Huntington warned that any vacuum would be quickly filled by cultural tensions. He divided the world into seven basic "civilisations": Latin American, Confucian, Japanese, Hindu, Slavic-Orthodox, Islam and the West – with an especial risk of friction between the last two. For critics, the theory was at best a gross oversimplification, at worst a manifesto for enduring Western supremacy.
Be that as it may, the prescience of certain paragraphs was extraordinary. Huntington declared that the West had "won the world not by the superiority of its ideas or values or religion, but rather by its superiority in applying organised violence. Westerners often forget this fact, non-Westerners never do". Thus a lingering, potentially deadly resentment, especially in Muslim countries: "Somewhere in the Middle East," he wrote, "a half-dozen young men could well be dressed in jeans, drinking Coke, listening to rap and, between their bows to Mecca, putting together a bomb to blow up an American airliner". In September 2001, less than two dozen such young men carried out attacks on not one, but four American airliners.

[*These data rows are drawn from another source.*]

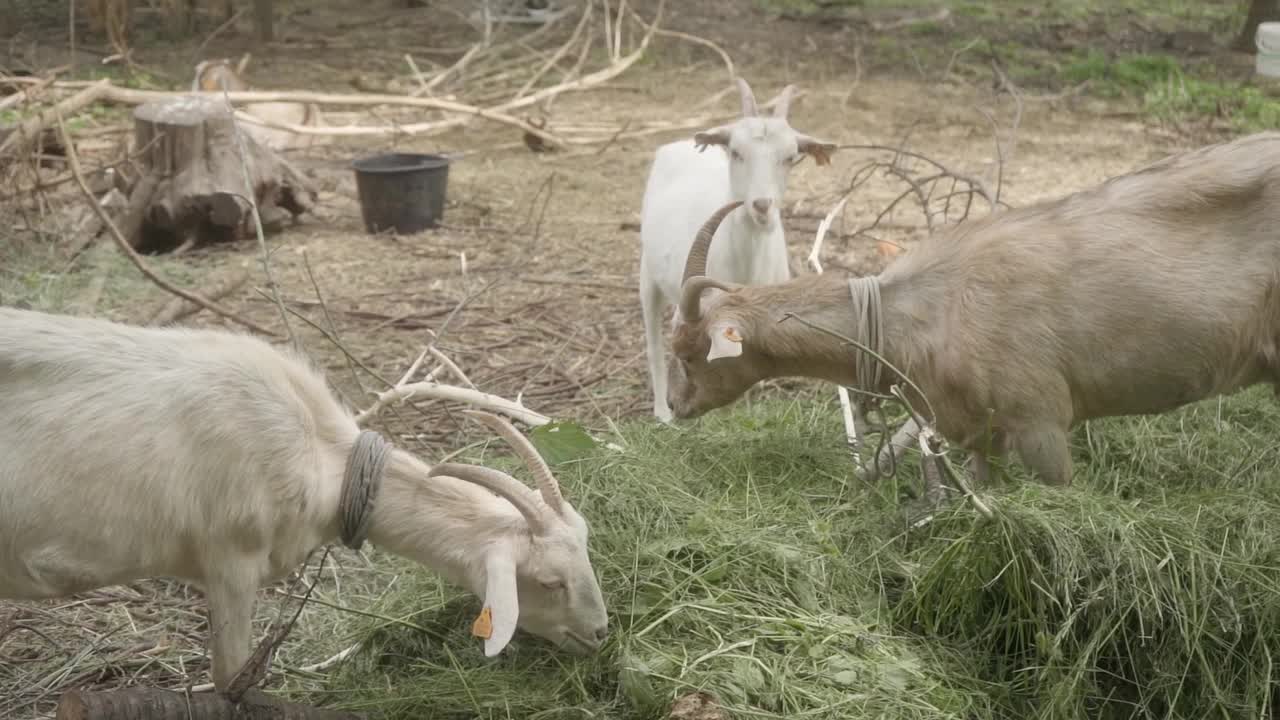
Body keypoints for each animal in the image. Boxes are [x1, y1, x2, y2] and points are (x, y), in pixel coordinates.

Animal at [640, 77, 839, 420]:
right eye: (736, 152)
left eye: (790, 157)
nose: (761, 205)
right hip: (648, 275)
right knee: (653, 340)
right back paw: (661, 413)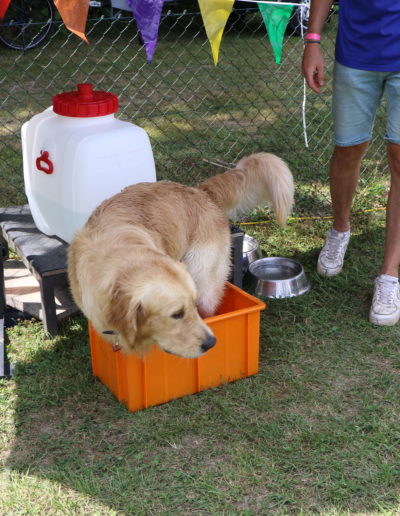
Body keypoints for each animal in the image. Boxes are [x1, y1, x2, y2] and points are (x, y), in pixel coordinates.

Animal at [68, 152, 294, 358]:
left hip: (203, 277)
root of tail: (201, 191)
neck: (122, 253)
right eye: (176, 314)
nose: (212, 343)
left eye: (188, 309)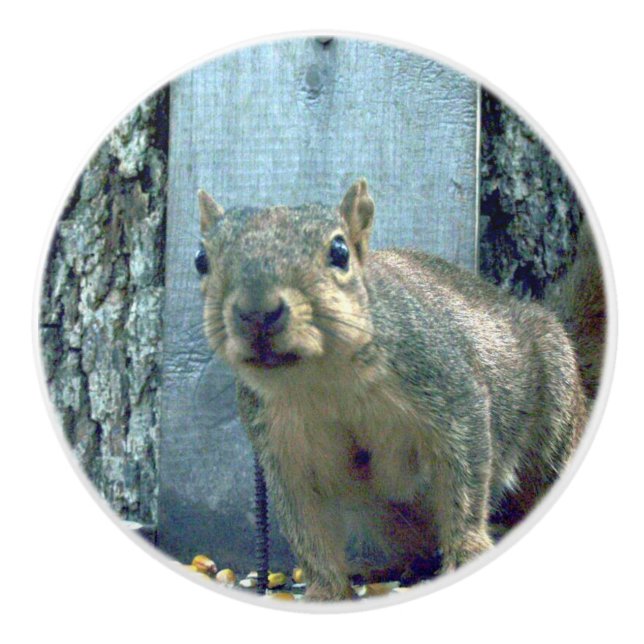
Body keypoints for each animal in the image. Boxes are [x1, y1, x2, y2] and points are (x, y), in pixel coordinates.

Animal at [196, 178, 595, 601]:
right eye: (201, 260)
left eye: (339, 252)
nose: (257, 312)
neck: (324, 380)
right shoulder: (283, 448)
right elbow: (307, 525)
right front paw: (324, 591)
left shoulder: (448, 389)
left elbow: (465, 478)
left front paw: (467, 552)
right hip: (384, 516)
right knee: (415, 549)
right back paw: (383, 568)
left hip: (554, 420)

True to form, Huntington's final book, Who Are We?: the challenges to America's national identity also stirred the pot. Published in 2004, it expressed doubts that the US could assimilate Hispanic immigrants – legal and illegal – at the current pace, and suggested that the country was best off as a Protestant, English-speaking nation.

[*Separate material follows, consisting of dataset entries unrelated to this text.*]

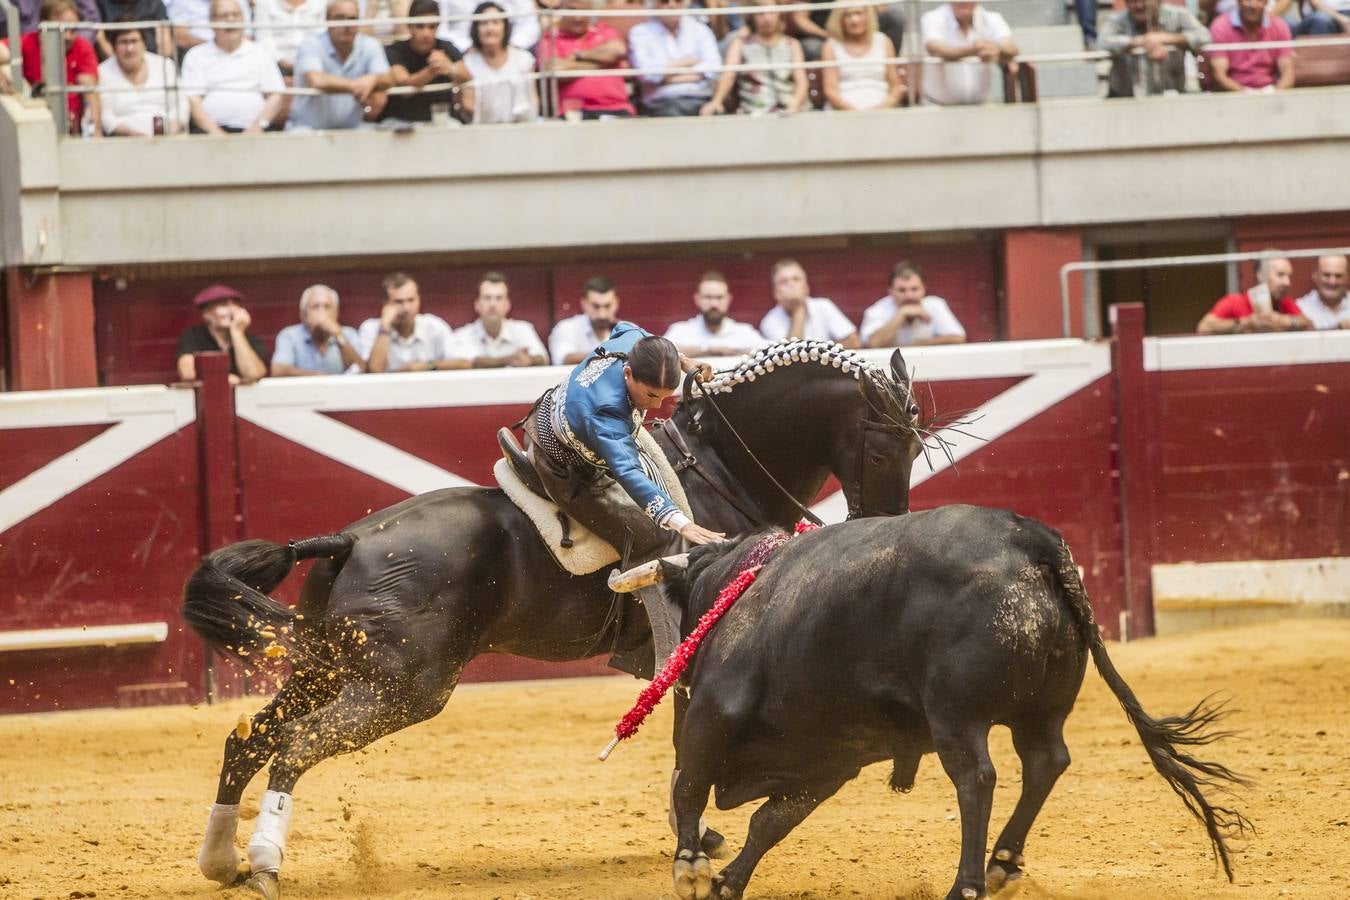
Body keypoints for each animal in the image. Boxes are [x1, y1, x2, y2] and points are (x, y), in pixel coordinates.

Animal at [182, 341, 928, 895]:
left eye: (917, 448)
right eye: (882, 448)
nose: (885, 523)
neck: (718, 469)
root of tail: (351, 539)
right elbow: (687, 738)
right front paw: (695, 836)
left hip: (330, 669)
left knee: (249, 737)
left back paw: (222, 860)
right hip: (401, 688)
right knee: (294, 745)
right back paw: (265, 865)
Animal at [621, 507, 1252, 900]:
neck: (738, 588)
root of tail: (1029, 537)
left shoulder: (713, 715)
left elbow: (690, 785)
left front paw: (691, 870)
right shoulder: (832, 760)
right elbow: (770, 820)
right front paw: (727, 881)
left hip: (956, 716)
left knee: (977, 778)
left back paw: (967, 883)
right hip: (1042, 710)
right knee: (1046, 762)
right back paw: (1002, 864)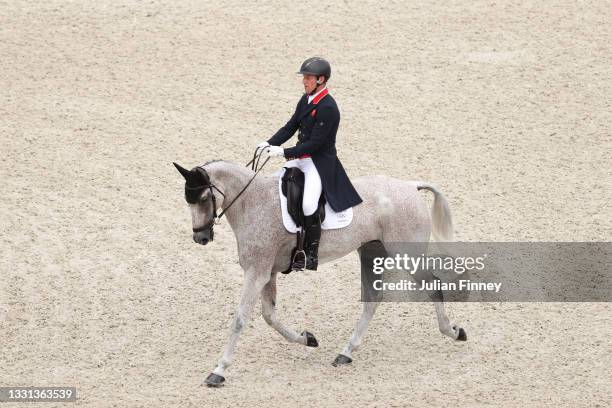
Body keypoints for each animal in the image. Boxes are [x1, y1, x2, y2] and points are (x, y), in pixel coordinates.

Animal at [175, 158, 466, 388]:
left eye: (204, 199)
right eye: (188, 201)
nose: (200, 238)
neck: (253, 203)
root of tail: (409, 186)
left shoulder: (256, 272)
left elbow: (239, 319)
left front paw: (219, 370)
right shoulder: (267, 272)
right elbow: (270, 316)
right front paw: (307, 339)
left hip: (407, 254)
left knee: (432, 287)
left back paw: (454, 332)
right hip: (371, 252)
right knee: (373, 299)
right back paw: (346, 352)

Once again, right-minded progressives were outraged. But the reaction to Who Are We, like the furore created by its predecessors, merely bore out the judgement of Jorge Dominguez, a friend and Harvard's vice-provost for International Affairs. Huntington, said Dominguez, was "a giant of political science world wide," with "a knack for asking the crucially important but often inconvenient question".
Rupert Cornwell
Samuel Phillips Huntington, political scientist: born New York 27 April 1927; married 1957 Nancy Arkelyan (two sons); died Martha's Vineyard, Massachusetts 24 December 2008.